Consigne à suivre
Prolongez le texte sur le maïs dans la culture mésoaméricaine en reprenant juste après sa dernière phrase.

Quel rapport entretient la culture méso-américaine au vivant de manière générale ? Comment sont considérées les nouvelles techniques de modification du vivant (transgenèse, mutagénèse etc.) ?

On peut affirmer que la culture mésoaméricaine est une civilisation du maïs. Une culture ne se réduit pas seulement au type de nourriture, de vêtement, d’outillage utilisé : elle se manifeste surtout dans les significations et les représentations que l’on donne à toutes les choses de la vie. Au Mexique, les Zapotèques, les Totonaques, les Nahuas ont des styles vestimentaires différents, des pratiques culturelles et des idiomes distincts. Cependant, la plante maïs a la même signification pour tous. On peut ainsi dire que le maïs constitue un socle culturel commun.

Dans la culture mésoaméricaine, il n’y a pas de distinction entre sacré et profane, tout est sacré : le maïs, la terre, la forêt, les pierres et surtout les relations entre tous les êtres vivants. Les communautés conçoivent la terre comme la matrice de la vie, comme une mère et non comme un territoire matériel à exploiter et à s’approprier. Cette cosmovision définit un type de relation avec la nature et le maïs est le résultat de cette harmonie entre l’homme et la nature. On voit que l’agriculture ne peut y avoir la signification d’expansion territoriale, de domination et de concentration comme c’est le cas dans les pays industriels.

Pour entrer plus précisément dans cette cosmovision complexe, prenons l’exemple du mot ix’im, « le maïs » en maya . Étymologiquement, -ix est un préfixe qui signifie « la femme » et -im « la meule de pierre  » ou « la main du metate » (il s’agit d’un ustensile de pierre pour moudre les grains de maïs cuits : cette farine sera utilisée pour faire la pâte de différents types de galettes comme les tortillas, les tacos…). Les Mayas péninsulaires et les Mayas du Chiapas et du Guatemala définissent aussi ix’im dans les termes suivants : « sein de femme », « savoir allaiter la Terre Mère », « ne pas mordre, ne pas abîmer la terre ». Ces expressions font référence à des usages et à des représentations qui montrent bien le rapport au monde particulier qu’entretiennent les peuples mésoaméricains : il ne faut pas morde la galette avec les incisives mais la rompre avec les mains, de la même façon qu’un nourrisson doit apprendre à ne pas mordre le sein de sa mère, de la même façon que les hommes ne doivent pas ruiner la Terre Mère.

Entrées enregistrées
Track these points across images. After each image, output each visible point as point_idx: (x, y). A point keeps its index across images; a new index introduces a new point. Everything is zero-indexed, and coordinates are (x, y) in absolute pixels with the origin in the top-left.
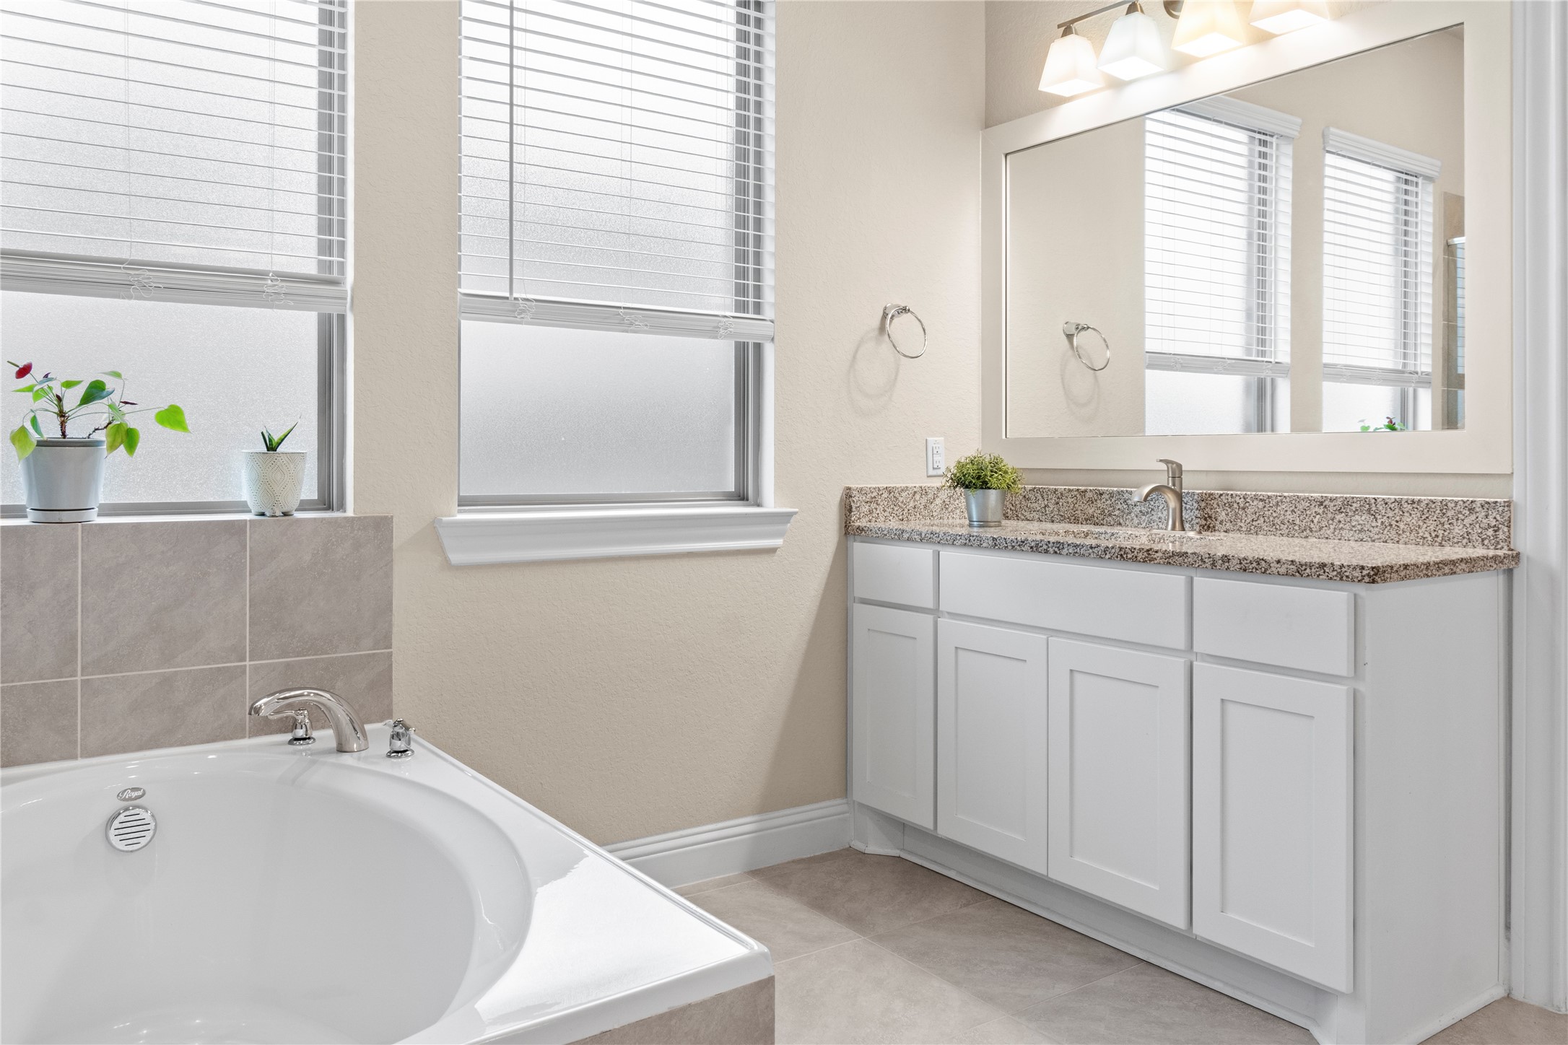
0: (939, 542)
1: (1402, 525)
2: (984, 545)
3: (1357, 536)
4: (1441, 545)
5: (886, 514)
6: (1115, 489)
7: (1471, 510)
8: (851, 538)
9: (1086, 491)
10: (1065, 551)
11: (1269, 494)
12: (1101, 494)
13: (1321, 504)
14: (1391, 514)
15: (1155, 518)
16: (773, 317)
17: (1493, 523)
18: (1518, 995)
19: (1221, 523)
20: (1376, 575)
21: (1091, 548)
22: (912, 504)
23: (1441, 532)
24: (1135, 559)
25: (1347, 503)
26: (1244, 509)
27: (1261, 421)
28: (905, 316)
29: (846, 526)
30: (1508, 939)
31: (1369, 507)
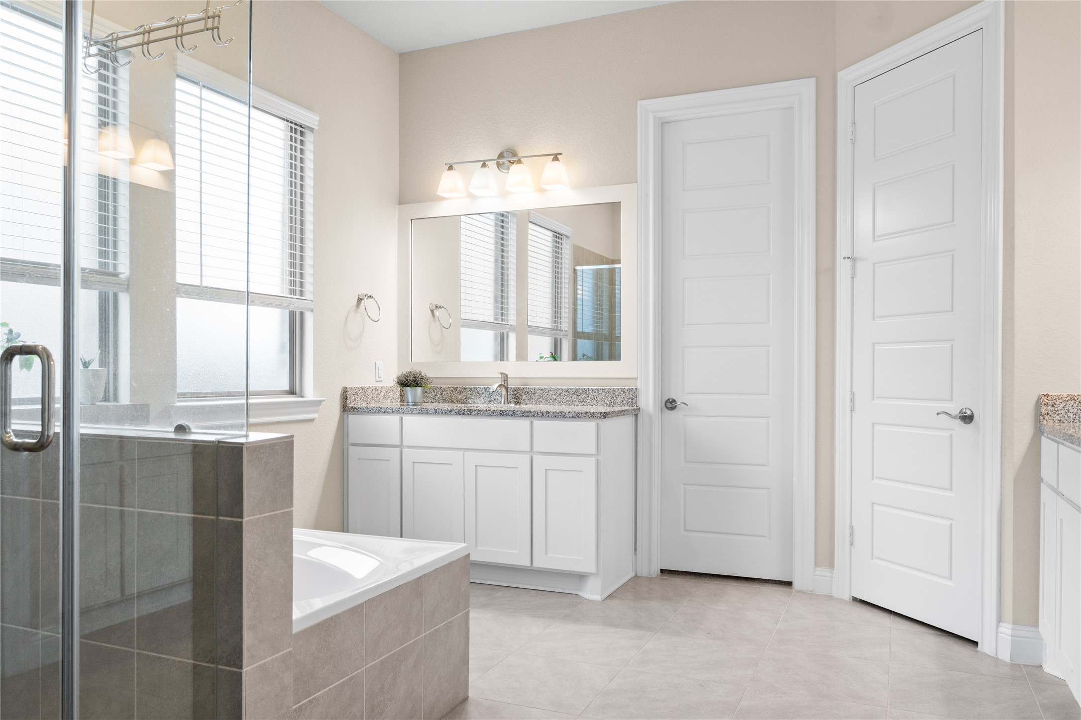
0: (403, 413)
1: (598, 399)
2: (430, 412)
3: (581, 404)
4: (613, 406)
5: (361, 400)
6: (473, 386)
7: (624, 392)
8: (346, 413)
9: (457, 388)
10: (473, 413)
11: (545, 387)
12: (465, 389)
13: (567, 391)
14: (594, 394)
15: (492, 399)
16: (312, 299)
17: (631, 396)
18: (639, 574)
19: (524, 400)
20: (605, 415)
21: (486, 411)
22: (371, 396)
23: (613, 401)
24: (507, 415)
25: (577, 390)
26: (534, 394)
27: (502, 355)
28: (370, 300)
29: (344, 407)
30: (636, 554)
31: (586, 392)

Exercice corrigé
La biodiversité cultivée est donc intimement lié à des significations culturelles précises qui forment une part essentielle des identités culturelles communautaires. Il n’y a de fait pas d’opposition entre nature et culture. On peut ainsi dire que, en Méso-Amérique qui est un des foyers de naissance de l’agriculture, l’homme a créé la biodiversité cultivée et que, depuis, c’est cette biodiversité cultivée qui le recrée perpétuellement comme peuple. La contamination transgénique est donc une atteinte à l’identité de nos peuples. Les possibles conséquences écologiques, économiques et juridiques de la transgenèse désacralisent la vie des communautés et réduisent leur mode de relation avec la nature à des questions de loi, de marché, de biosécurité et de sanctions. Les OGM représentent un type d’agriculture qui ambitionne d’occuper l’ensemble du territoire en déplaçant, accaparant et atrophiant des modes de vie divers et autonomes. Pour ces différentes raisons, les peuples premiers rejettent cette technologie qui rend obsolète leur culture.